About the Authors: Tristram D. Perry serves as a Public Diplomacy Officer and Machut Shishak as the Environment, Science, Technology and Health (ESTH) Officer at U.S. Embassy Jakarta.
The Governments of the United States of America and the Republic of Indonesia, Conservation International and Yayasan Keanekaragaman Hayati Indonesia (KEHATI) announced on June 30 that they have concluded the largest debt-for-nature swap under the Tropical Forest Conservation Act (TFCA) since its passage in 1998. The agreements will reduce Indonesia’s debt payments to the United States by nearly $30 million over the next eight years. In return, the Government of Indonesia has committed these funds to support grants to protect and restore the country’s tropical forests. Grants provided under the TFCA program will support activities such as conserving protected areas, improving natural resource management, and supporting the development of sustainable livelihoods for communities that rely on forests.

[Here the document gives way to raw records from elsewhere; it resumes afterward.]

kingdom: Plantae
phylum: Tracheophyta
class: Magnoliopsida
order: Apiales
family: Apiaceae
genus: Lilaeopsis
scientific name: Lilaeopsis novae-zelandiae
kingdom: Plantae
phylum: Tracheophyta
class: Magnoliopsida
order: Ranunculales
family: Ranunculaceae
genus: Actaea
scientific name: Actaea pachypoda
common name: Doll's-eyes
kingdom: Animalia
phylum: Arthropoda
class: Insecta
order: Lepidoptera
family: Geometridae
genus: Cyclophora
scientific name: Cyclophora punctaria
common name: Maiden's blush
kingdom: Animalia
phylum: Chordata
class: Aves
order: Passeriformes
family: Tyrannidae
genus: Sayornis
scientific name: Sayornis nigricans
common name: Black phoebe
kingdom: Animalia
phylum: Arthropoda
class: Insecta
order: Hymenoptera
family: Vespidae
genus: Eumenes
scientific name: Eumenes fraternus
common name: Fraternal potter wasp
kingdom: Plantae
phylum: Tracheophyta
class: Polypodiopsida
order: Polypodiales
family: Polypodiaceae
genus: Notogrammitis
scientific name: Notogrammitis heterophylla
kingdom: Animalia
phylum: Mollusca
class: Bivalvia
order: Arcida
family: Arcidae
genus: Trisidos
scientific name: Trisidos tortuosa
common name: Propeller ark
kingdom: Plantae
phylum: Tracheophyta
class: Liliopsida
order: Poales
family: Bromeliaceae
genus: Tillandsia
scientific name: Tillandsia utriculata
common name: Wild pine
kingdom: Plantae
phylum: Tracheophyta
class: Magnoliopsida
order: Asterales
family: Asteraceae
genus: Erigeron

Indonesia is one of the most biologically-diverse countries on earth. Funds generated by this program will help Indonesia protect several forest areas on Sumatra, Indonesia’s second largest island. These forests are home to species found only in Indonesia, including the endangered Sumatran tiger, elephant, rhino, and orangutan. In addition, these forests provide important ecosystem services such as maintaining the quality and quantity of freshwater supplies and carbon sequestration.